News / Africa

Mortar Kills AU Peacekeepers in Somalia

A mortar attack on the presidential palace in the Somali capital has killed at least four African Union peacekeepers and critically wounded nine others. For the past week, the peacekeeping force, protecting the country's U.N.-backed government in Mogadishu, has been battling a new round of attacks by al-Qaida-linked al-Shabab militants.

Failed attack

According to the spokesman of the African Union peacekeeping mission in Somalia, Barigye Ba-Hoku, a mortar round fired from an al-Shabab position near the presidential palace exploded near a contingent of Ugandan peacekeepers guarding the palace compound, also known as Villa Somalia.

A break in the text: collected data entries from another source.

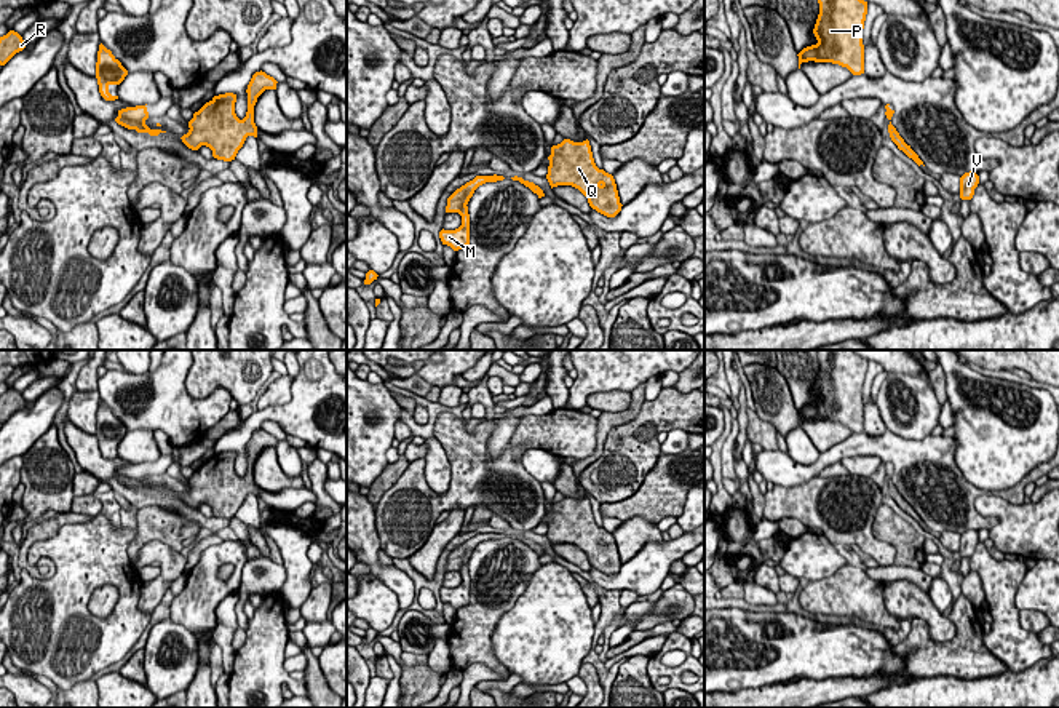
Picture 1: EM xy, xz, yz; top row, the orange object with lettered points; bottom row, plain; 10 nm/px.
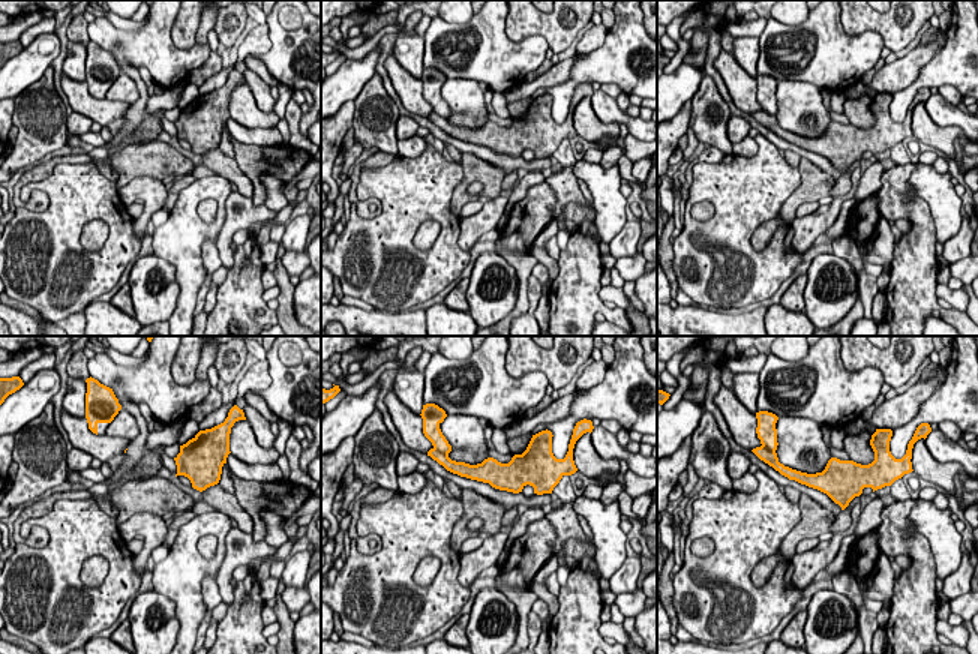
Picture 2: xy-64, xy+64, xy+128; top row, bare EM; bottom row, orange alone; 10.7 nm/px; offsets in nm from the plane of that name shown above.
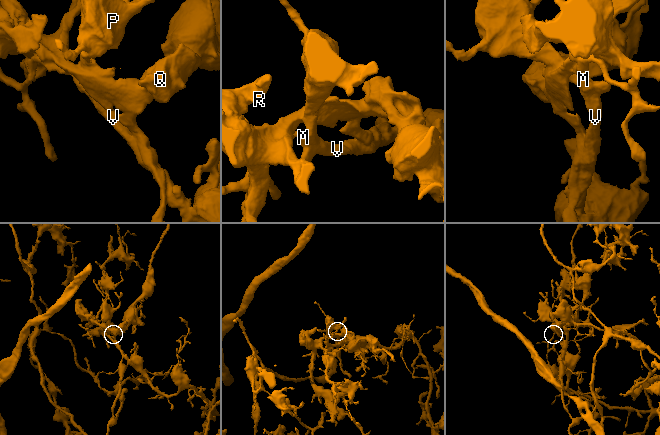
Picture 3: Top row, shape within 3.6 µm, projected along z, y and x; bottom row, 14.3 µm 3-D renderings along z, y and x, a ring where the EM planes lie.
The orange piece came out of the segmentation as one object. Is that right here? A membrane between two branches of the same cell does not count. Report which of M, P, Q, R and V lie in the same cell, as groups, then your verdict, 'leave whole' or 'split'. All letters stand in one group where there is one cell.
M P V / Q R | split

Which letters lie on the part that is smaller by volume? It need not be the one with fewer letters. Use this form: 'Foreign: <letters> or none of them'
Foreign: M, P, V

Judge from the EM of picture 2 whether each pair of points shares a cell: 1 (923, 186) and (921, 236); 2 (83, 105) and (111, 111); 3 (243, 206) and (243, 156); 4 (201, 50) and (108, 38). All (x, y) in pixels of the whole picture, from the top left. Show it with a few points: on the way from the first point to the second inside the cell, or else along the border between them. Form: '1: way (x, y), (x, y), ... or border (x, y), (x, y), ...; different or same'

Ba-Hoku called the mortar strike a "lucky hit" for the al-Qaida-linked militants, who are battling to overthrow Somalia's weak, U.N.-backed government and to force the withdrawal of the peacekeeping force.

Uganda and Burundi are the only countries contributing troops to the 6,000-member African Union peacekeeping mission in Somalia. Uganda was the target of twin suicide bombings last month in Kampala, which al-Shabab said it carried out in retaliation for Uganda's participation in the peacekeeping mission.

al-Shabab renews efforts

Vowing last week to wage a massive, final war against the government and the African Union troops, al-Shabab has renewed its efforts to seize power in the Somali capital.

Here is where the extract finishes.